* **PROBLEM STATEMENT**: So long as no pictures are carried over, output the records below exactly.

* **THE INPUT**:

++++++++

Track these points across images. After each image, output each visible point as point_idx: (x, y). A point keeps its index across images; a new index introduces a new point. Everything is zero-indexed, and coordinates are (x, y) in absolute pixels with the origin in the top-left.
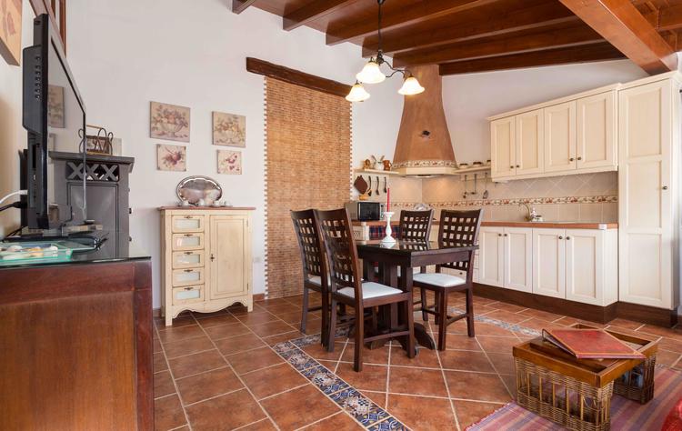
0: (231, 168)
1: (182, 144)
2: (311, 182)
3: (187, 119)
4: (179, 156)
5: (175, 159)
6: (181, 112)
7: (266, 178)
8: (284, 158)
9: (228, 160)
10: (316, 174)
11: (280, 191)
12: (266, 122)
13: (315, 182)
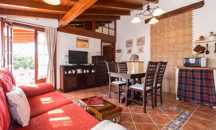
0: (141, 51)
1: (131, 48)
2: (168, 52)
3: (132, 42)
4: (130, 50)
5: (129, 51)
6: (130, 41)
7: (150, 53)
8: (156, 45)
9: (140, 49)
10: (170, 48)
11: (155, 56)
12: (150, 36)
13: (170, 52)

++++++++

* **SOLUTION TO THIS EXERCISE**:
Track these points across images. After each image, output each visible point as point_idx: (x, y). A point keeps its index across images; a new index introduces a new point. Everything is zero-indexed, and coordinates are (x, y) in absolute pixels with the origin in the top-left.
0: (231, 168)
1: (182, 144)
2: (311, 182)
3: (187, 119)
4: (179, 156)
5: (175, 159)
6: (181, 112)
7: (266, 178)
8: (284, 158)
9: (228, 160)
10: (316, 174)
11: (280, 191)
12: (266, 122)
13: (315, 182)
0: (141, 51)
1: (131, 48)
2: (168, 52)
3: (132, 42)
4: (130, 50)
5: (129, 51)
6: (130, 41)
7: (150, 53)
8: (156, 45)
9: (140, 49)
10: (170, 48)
11: (155, 56)
12: (150, 36)
13: (170, 52)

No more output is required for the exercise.